Micaela escuchó a Samanta. Era evidente que ella no sabía que, después de declarársele, y antes de que Gaspar respondiera, Micaela había decidido rendirse. El matrimonio no fue algo que ella suplicó; fue Gaspar quien se lo propuso justo cuando estaba a punto de renunciar.
—Samanta, no juzgues a los demás con tu mente retorcida. Ya que te conseguiste a Leandro, compórtate y vive tu vida —le advirtió Micaela con frialdad—. No te conviene ir por ahí presumiendo de tu glorioso pasado con Gaspar.
Micaela tomó su bolso para irse, pero Samanta, frustrada, la sujetó del brazo.
—Micaela, no finjas que no te importa. No me creo que no lo odies ni un poco. Cuando en la piscina tuvo que elegir, me eligió a mí. En el camerino, disfrutó de mis atenciones. ¿De verdad crees que te fue fiel durante el matrimonio? Ahora aceptas sus halagos, ¿ya olvidaste cómo te trató? Dime, ¿de verdad ya no odias a Gaspar?
Samanta escupió las palabras, con la clara intención de reabrir las viejas heridas de Micaela y echarles sal.
Micaela se soltó. Era cierto, el desprecio y la frialdad de Gaspar la habían hecho sufrir terriblemente. Pero ahora, al escuchar a Samanta, sentía una extraña calma. El odio, claro que existió.
Pero eso ya era parte del pasado.
Con el tiempo y su propio crecimiento personal, había aprendido a ver las cosas de otra manera.
Ahora, su relación con Gaspar era de colaboración. Él le ofrecía las mejores condiciones para apoyar su investigación, y ella se dedicaba a su carrera para contribuir a la sociedad. No había conflicto en ello.
Micaela también vio las verdaderas intenciones de Samanta: sembrar cizaña entre ella y Gaspar, obligarla a remover el pasado, clavarle un par de puñales más en la herida.

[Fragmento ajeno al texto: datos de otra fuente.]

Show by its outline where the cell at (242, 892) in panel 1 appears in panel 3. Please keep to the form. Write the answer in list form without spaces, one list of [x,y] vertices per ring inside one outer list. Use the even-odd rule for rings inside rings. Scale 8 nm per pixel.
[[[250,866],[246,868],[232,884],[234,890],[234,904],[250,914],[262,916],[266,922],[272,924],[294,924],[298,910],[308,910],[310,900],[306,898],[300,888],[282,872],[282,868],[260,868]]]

En otro tiempo, Micaela habría caído en su trampa. Pero ahora, no.
—Samanta, ahórrate el esfuerzo —dijo Micaela con frialdad, y añadió—: Es un excelente colaborador, y eso es suficiente.
Samanta la miró, atónita. Esperaba que sus palabras despertaran el viejo rencor de Micaela hacia Gaspar, pero se encontró con una mujer lúcida y serena.
—Tú… —Samanta se mordió el labio—. Me das lástima.